Пока он медлит — разбойников отбрасывают в глубину дома, прижимают к лестнице. Их уже пять. Тяжкий топот. Лязг. Железный скрежет. Крики. Деревянный треск и противный хруст.

Дарик вступает в бой. В щит врезается булава. Он отмахивается саблей, чувствует как та бессильно скользит по шлему. Справа мелькает тень. Катафракт придержал удар, пытается понять ,кто перед ним. При скудном освещении у Дарика преимущество. Он видит врагов, а те его почти нет. Полукровка подныривает под клинок. Припадает на колено, рубит противника по ноге в кольчужном чулке. Катафракт вскрикивает и падает. Вставая с колена выпад вперёд. Сабля змеёй проскальзывает под щитом врага, тот отшатывается. Пытается ударить в ответ булавой по руке. Промахивается.

Кто-то опрокидывает горящую лампу. Становится совсем темно, даже для зрения полукровки. Кто-то налетает на него в темноте. В ноздри бьет запах человечьего и лошадиного пота, пополам с перегаром. Исайрит. Дарик сдерживает занесённую для удара руку. Исайрит вскрикивает голосом Яхъина.

Лязг. Гул рассекаемого воздуха. Дарик интуитивно отпрыгивает в сторону. В место, где он секунду назад стоял, с треском врезается булава.

Внезапно стало светло — вспыхнуло разлитое ламповое масло. Жёлтые языки побежали по полу, облизывая обломки и трупы, вырывая из темноты высокие фигуры катафрактариев. Дарик вдруг обнаружил, что остался одним единственным защитником первого этажа. Увидел Яхъина, проворно бегущего по лестнице на четвереньках…

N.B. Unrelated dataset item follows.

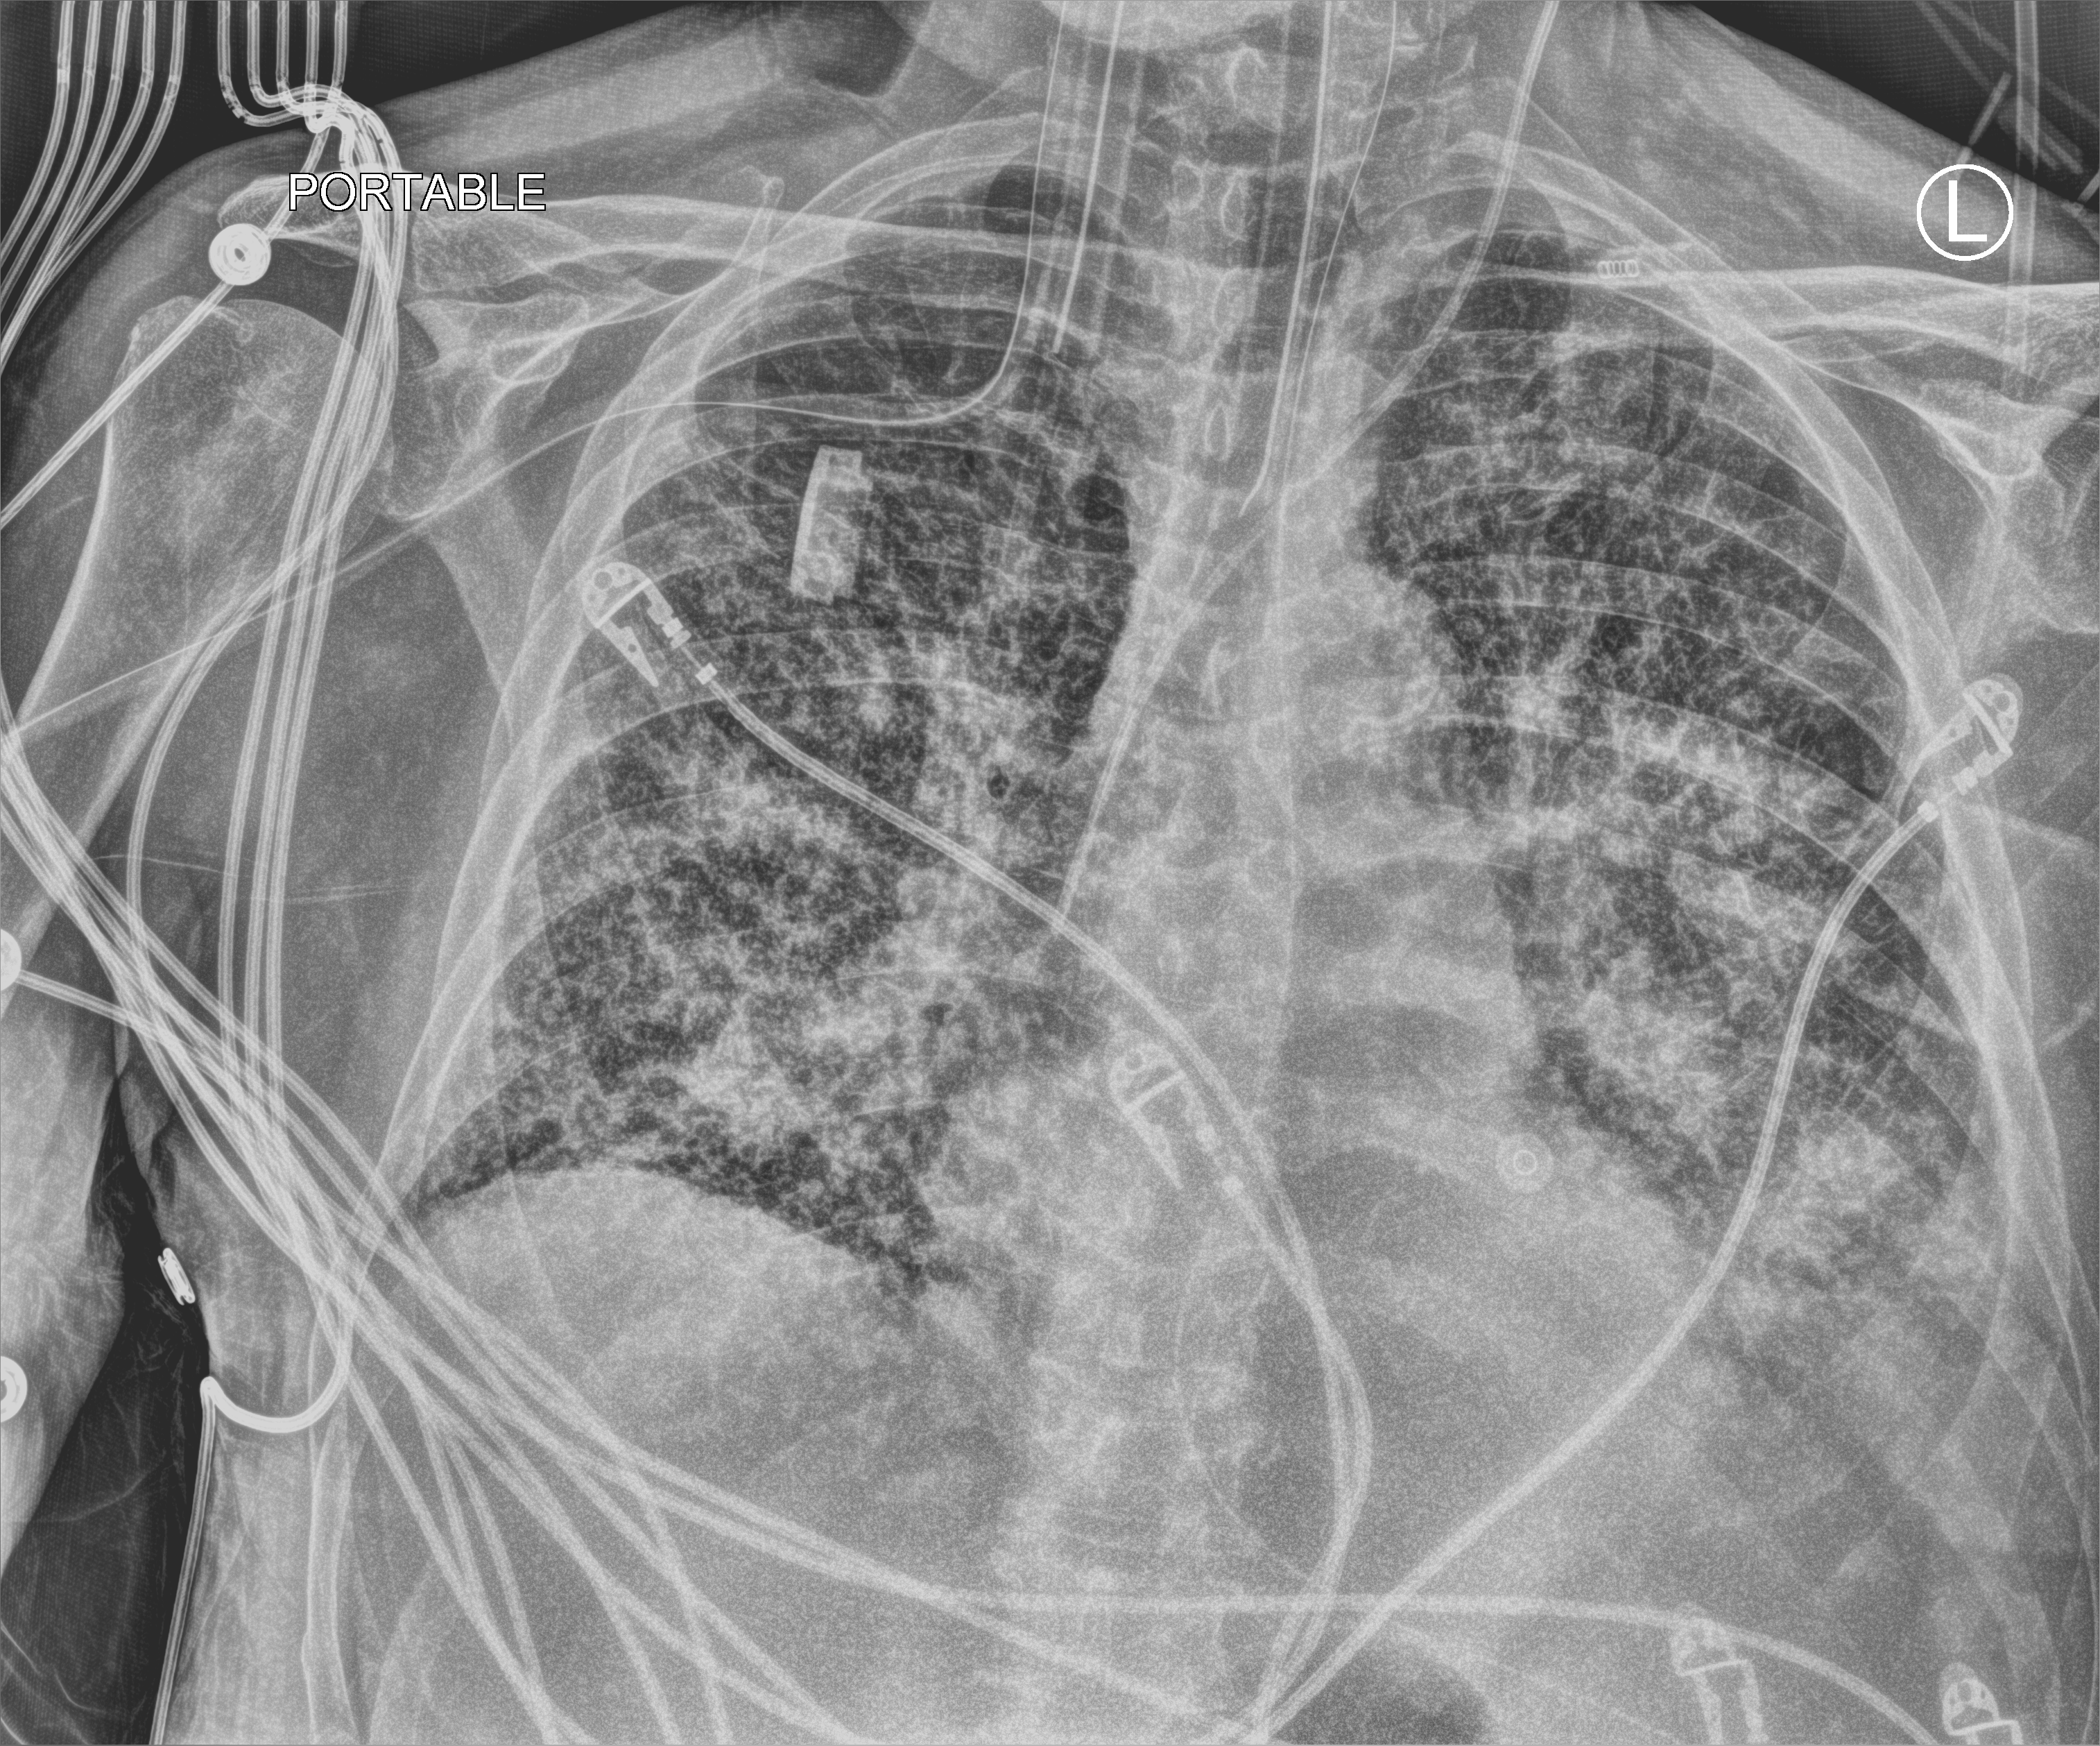
Chest X-ray (portable), anteroposterior (AP) projection. Patient hospitalised with COVID-19; male, aged 75–90 years.
Hospital-stay facts (about this admission, not read from this image; timing relative to this image not recorded):
- admitted to intensive care during this hospital stay: yes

Удар в левый бок. Дарик принимает его щитом по касательной, рубит противника по вытянутой руке. Отскакивает к лестнице. Атраванцы напирают. Приходится быстро пятиться по ступенькам, подпрыгивая и уводя ноги из-под ударов. Яхъин уже наверху —рывком вытягивает себя, хватается за крышку люка...

— Ах ты, хорёк!

Катафракт внизу делает выпад, едва не лишив полукровку ноги. Дарик швыряет щитом в его голову. Не думая ни о чём бежит наверх, врезается плечом в захлопывающийся люк. Снова, как во время схватки с хафашем, жажда жизни умножила его силы. Подлого разбойника оттолкнуло. Дарик падает, перекатывается через плечо.

Из люка высовывается голова в коническом шлеме катафракта с султаном из конского волоса. Высовывается и исчезает, получая в прорезь забрала стрелу. Падающее тело сбивает тех кто шёл следом. Внизу раздаются бряцанье, грохот и брань. Кто-то из разбойников захлопывает крышку, сверху придавливают корзиной с песком.

На первом к пустыне доме засели кочевники из Кайсиба. С ними ведут перестрелку исайриты Багаутдина. Слева, арбалетчики Гантрама, яростно рубятся с пустынниками на палашах. Дом справа пылает. Пламя вырывается из бадгира, как из жерла вулкана. В воздухе висеит гарь. Духота.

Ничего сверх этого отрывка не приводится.